Lilith

Vivienne Tetaz

catalogue essay, Cabinet Gallery, Melbourne, 2025
Lilith (2025) - installation view

Lilith is bad all round. Stewed from Mesopotamian demonology, her feminized vessel swirls through Jewish mythological narratives as a horned-up succubus, cast as a primordial (stud) Eve to an aspirational (dud) Adam. Bountiful essences and liquids have been distilled from her, poured into the manifold moulds of Evil Eves in biblical Apocrypha. Femme fatales, toxic ingenues, deadly Lolitas, fatal attractions, these filles d’Ève were detested by Christian acolytes and beloved by Symbolist painters.

Vivienne Tetaz laterally cites Lilith from Nabokov’s eponymous 1928 poem for her installation, Lilith (2025). Nabokov’s pre-Lolita Russian raunchiness stands in contrast to the Pre-Raphaelites’ British fantasy portraits of Lilith’s seductive allure. Nowadays, Lilith is the fodder of deviantart uploads and bad alt-mom tattoos.

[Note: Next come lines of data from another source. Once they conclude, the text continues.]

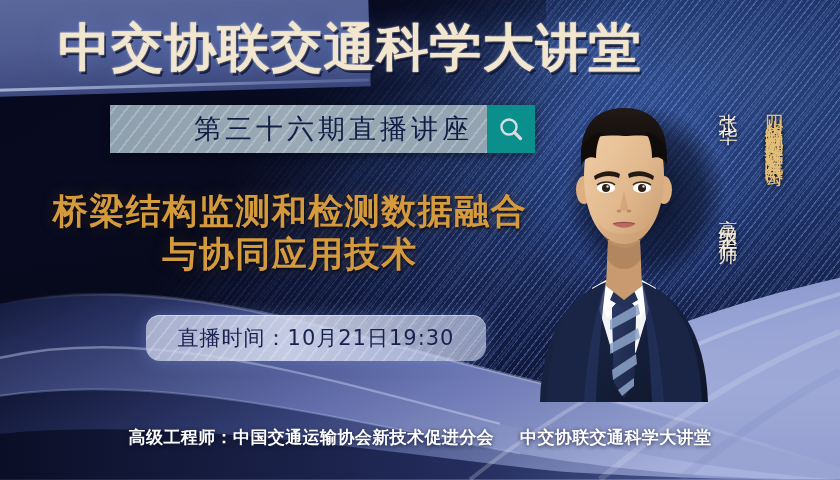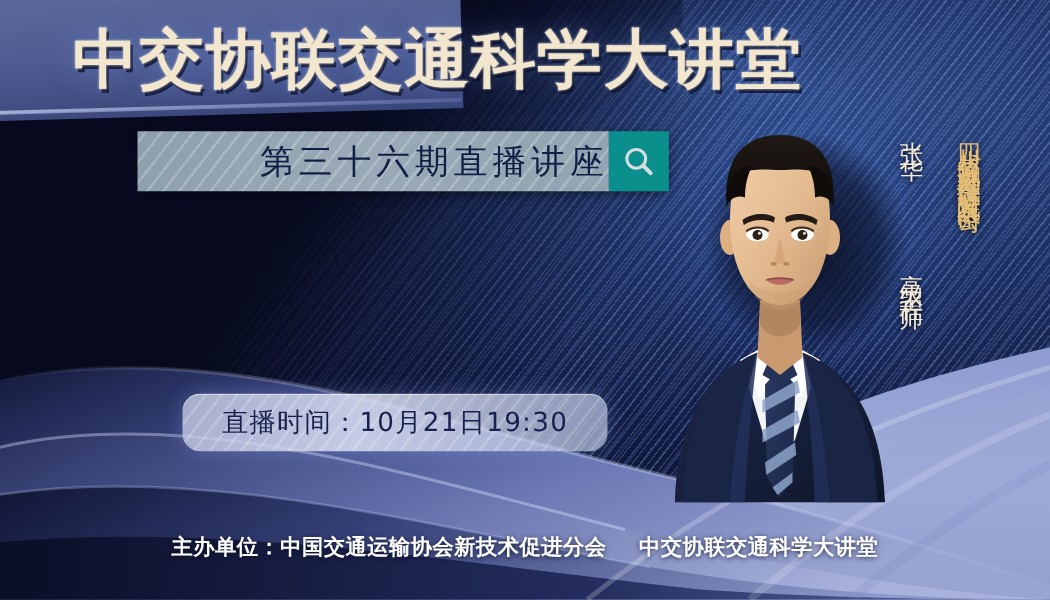"第三十六期直播讲座" .sub-bar-text { padding-right: none -> 14px }
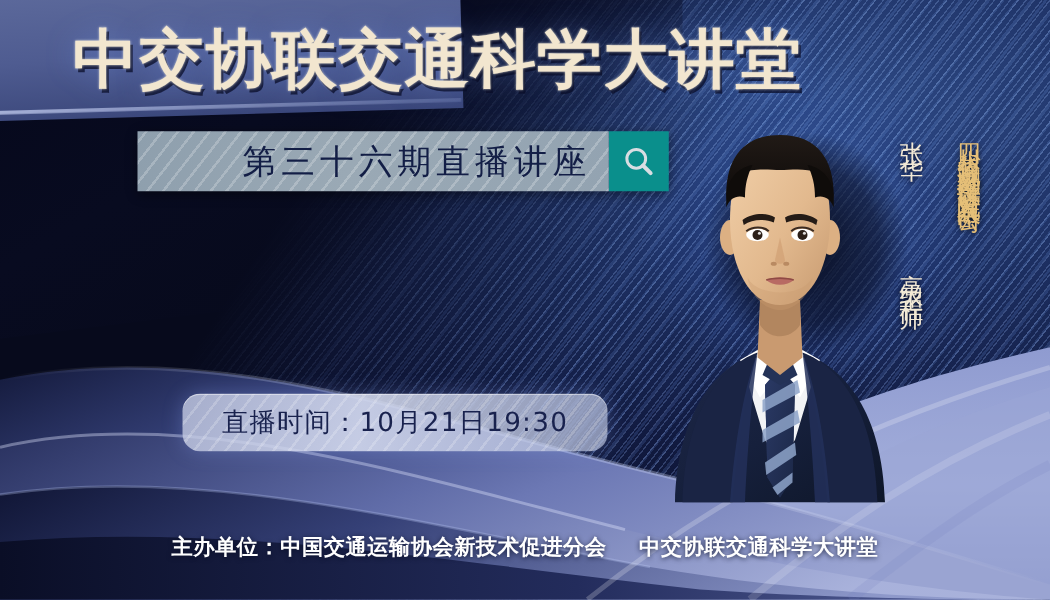"桥梁结构监测和检测数据融合" div.headline { html: none -> <div> <div>桥梁结构监测和检测数据融合</div> <div>与协同应用技术</div> </div> }
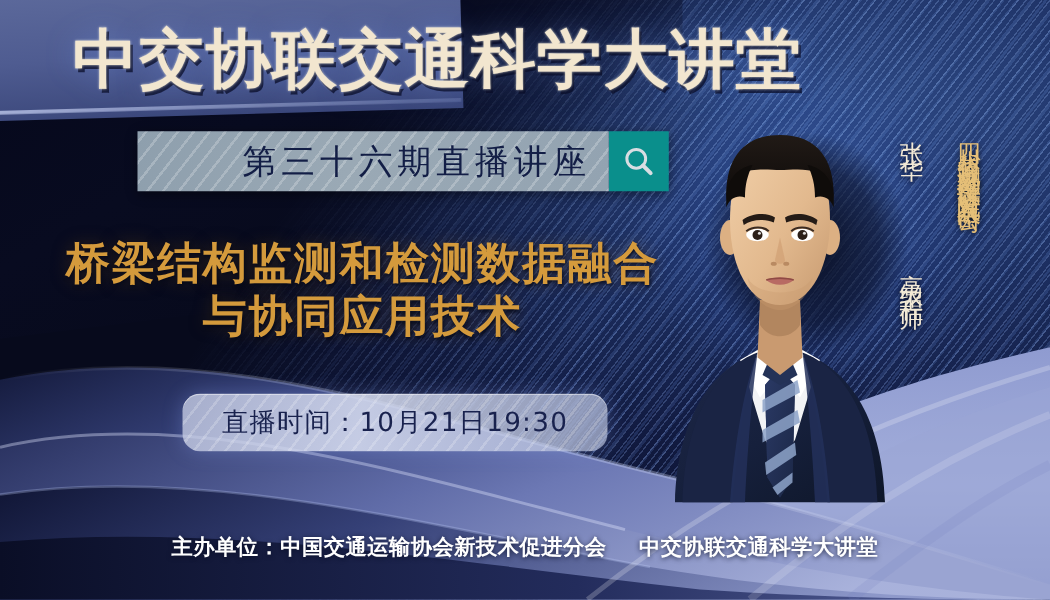"主办单位：" span { text: 主办单位 -> 高级工程师 }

Vivienne’s Lilith—like anything you’ll find in the Nicholas Building—is cryptic, dense, insouciant. There is no body presented in the antique cabinets of the building’s ground floor L-corridor. Their design and function seems to have been a determining factor in Vivienne’s take on the figure of Lilith. Instead of producing something to be displayed in their museographic box of delights for ARS flaneurs, she instead creates a rickety barrier that occupies most of the cabinet’s depth. Its exposed support structure and cross-beams are visible from the side window, as are a few inscrutable pinhole camera prints. It feels illicit, like you’re finding something meant to be hidden or deliberately discarded. Or like you’ve stumbled into the room hidden behind the false wall in some old dank apartment in Kansas. The viewer here is implicated in pondering: if Lilith was here, where is she now?

The real stuff of Lilith isn’t in the cabinets: it’s on the inside of the glass. An ingenious faux frosting coats the glass with impressive effect. Squint through its striations of simulated glacial foliage: all that can be perceived is the Bunnings-like hoarding inside the cabinet. Nothing to see; only something to be sensed.

Frosting is extreme condensation. It crystallizes life into frozen death. Fogged glass is the earlier marker of living breath, body temperature, heated ambience. It’s the misty grime inside the London Tube during winter; the undisclosed infractions occurring inside the lightly rocking panel van in summer. It’s the opacity of your house’s windows, past midnight, when you can’t see the serial killer lurking on your porch. Is the glass fogged from your breath inside or his outside? Will things soon turn frosty?

Boarded cabinets. Fake walls. Cheap cardboard. Packing tape. Pinhole photos. Frosted glass. It all makes for a slightly morbid bed for Lilith, fogged and frozen through her absence. Is she absent or missing? Gender here is unleashed; part-intuitively, part-uncontrollably. It’s creepy because it’s never clear. Like Cady Noland on a date with Thomas Hirschhorn—visiting Duchamp’s Étant donnés museum peepshow in Philadelphia. Maybe they got ice-cream afterwards. Maybe they’re in a van. In a forest. Past midnight. And you’re peering through the frosted window.

Philip Brophy - 86 tram, Friday night, May 9th 2025


Text © Philip Brophy. Image © Vivienne Tetaz.